After a few years with four-year institutions, Cantor made the switch to SUNY community colleges, where he said he could do more good.

“For eight years I was in Watertown, at Jefferson Community College as an associate dean for liberal arts, and then I taught U.S. history,” Cantor said.

Cantor said working in Watertown, and later in Mohawk Valley Community College in Utica, prepared him for what it might be like here. After becoming president of Southern Maine Community College in South Portland, Maine, Cantor said the college constructed a branch campus in Brunswick, Maine.

“Again I had the multi-campus dynamic with different communities around the campuses,” Cantor said.

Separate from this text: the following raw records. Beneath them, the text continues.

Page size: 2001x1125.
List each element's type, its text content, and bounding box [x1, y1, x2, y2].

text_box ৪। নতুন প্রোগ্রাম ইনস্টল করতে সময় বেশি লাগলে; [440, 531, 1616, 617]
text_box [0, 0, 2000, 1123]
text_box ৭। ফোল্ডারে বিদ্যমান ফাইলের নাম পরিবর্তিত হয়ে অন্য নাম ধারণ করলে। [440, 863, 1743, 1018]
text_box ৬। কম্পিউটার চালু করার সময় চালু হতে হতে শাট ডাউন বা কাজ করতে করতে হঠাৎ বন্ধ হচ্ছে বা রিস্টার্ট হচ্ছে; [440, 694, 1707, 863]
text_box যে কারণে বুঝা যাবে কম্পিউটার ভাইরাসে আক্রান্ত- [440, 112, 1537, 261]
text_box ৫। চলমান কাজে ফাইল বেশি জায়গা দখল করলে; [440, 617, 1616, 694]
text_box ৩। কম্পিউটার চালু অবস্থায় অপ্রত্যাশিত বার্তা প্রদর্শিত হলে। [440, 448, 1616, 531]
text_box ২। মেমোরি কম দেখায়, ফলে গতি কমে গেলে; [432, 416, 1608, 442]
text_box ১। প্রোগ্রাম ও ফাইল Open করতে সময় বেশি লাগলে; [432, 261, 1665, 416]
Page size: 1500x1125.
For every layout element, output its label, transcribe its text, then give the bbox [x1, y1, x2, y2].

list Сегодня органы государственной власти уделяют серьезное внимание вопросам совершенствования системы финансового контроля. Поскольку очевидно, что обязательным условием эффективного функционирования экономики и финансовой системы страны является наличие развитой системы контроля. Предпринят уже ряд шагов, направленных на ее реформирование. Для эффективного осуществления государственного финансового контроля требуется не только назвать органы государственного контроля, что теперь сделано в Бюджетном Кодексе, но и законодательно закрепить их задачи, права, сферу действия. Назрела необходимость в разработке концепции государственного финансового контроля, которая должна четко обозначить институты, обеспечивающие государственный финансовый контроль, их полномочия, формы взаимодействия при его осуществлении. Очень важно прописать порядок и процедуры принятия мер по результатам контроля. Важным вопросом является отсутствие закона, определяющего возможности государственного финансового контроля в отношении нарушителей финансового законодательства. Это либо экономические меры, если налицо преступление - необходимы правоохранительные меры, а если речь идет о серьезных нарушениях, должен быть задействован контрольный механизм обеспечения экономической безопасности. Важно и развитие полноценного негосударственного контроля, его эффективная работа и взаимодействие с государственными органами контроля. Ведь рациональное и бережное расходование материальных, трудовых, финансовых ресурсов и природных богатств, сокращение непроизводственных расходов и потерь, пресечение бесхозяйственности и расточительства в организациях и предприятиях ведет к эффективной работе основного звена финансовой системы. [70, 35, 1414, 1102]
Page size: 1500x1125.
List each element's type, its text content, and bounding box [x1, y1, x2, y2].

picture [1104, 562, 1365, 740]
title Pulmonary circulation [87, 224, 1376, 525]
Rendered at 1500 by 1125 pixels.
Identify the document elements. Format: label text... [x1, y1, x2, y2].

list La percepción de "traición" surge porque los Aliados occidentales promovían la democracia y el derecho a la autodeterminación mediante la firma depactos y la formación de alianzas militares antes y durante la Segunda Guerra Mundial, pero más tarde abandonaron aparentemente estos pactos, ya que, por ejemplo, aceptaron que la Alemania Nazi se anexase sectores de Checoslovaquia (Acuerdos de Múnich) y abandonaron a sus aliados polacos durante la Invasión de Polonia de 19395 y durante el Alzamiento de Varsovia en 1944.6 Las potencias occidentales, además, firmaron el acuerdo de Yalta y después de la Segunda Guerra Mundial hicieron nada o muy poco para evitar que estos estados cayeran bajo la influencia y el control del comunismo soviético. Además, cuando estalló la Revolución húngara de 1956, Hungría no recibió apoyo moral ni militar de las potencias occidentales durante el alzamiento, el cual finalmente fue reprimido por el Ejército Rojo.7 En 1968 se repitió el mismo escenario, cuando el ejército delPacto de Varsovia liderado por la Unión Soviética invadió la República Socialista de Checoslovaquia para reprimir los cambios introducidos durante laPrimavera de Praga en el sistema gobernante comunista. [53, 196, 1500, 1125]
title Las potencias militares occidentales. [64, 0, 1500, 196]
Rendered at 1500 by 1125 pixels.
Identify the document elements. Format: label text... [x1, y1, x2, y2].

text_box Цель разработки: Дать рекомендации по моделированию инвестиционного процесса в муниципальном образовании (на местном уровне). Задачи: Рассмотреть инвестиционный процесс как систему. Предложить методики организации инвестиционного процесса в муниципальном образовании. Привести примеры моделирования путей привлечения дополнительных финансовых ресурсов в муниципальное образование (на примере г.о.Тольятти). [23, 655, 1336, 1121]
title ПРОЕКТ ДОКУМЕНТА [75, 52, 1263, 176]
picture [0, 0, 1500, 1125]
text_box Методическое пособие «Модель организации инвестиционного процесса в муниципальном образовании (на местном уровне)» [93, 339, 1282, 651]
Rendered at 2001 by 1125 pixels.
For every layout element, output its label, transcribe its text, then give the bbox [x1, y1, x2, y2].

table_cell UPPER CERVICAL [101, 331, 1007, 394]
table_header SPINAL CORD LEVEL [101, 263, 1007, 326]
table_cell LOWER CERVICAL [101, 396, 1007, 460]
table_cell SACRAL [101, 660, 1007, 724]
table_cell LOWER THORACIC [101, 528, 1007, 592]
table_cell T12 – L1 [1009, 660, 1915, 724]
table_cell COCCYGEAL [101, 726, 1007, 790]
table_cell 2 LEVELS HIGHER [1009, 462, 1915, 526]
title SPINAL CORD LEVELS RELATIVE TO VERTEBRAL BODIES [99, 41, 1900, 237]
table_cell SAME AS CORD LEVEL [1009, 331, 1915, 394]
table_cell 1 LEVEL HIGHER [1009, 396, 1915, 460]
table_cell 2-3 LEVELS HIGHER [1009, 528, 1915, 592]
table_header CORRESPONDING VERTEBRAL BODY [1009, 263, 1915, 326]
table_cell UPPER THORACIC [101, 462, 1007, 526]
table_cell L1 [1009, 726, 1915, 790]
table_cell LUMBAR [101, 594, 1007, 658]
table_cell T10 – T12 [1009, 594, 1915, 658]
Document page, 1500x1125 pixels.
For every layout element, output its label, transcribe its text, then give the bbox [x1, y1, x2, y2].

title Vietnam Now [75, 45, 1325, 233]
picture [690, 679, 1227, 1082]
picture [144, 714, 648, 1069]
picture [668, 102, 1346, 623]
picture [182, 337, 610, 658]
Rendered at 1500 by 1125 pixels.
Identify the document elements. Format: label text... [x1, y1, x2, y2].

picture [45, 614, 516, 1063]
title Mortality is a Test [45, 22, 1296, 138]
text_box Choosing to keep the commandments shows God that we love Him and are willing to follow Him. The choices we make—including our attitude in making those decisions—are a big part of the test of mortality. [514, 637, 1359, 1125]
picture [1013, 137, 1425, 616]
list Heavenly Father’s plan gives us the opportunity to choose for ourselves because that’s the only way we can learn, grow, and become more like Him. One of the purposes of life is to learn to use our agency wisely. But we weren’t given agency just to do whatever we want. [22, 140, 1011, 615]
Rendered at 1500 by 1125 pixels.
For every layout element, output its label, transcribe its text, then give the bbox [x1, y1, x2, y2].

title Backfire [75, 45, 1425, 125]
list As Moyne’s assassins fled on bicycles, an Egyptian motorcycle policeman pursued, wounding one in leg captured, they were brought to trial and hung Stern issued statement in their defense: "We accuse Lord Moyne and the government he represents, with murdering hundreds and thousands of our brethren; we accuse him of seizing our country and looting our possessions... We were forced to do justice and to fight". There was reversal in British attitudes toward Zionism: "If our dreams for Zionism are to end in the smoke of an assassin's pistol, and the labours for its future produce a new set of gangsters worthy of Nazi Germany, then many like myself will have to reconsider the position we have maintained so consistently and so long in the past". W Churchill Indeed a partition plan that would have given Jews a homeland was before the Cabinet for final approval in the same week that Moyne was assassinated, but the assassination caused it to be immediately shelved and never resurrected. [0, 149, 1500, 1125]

But since, he said his wife has been looking to move back to the New York, to be closer the Syracuse area, where her family and friends live, and the Adirondacks.

“For generations, my wife’s family has had a commitment to the Adirondacks, so almost every summer and winter vacation for the past 20 or so years,” Cantor said. “whether we’re in Maine, whether we’re in New York, we spent summer and winter vacations in cabins in the Adirondacks.”

He said the key to boosting enrollment for a community college is flexibility.

“We need human beings of any background of any age and any skill level, many of whom would never in a million years dream that they’d be a college student,” Cantor said.

He said the college can attract more nontraditional students by widening its net and breaking its programs into bite-size pieces that can be assimilated into the lives of working adults with families and other commitments.

“I think we’re still scratching the surface, and we have to be a lot more flexible to bring in more,” Cantor said. “If we’re going to have more enrollment, we’re going to have to find more ways to bring students in and bring more directions, on more levels with more paths.”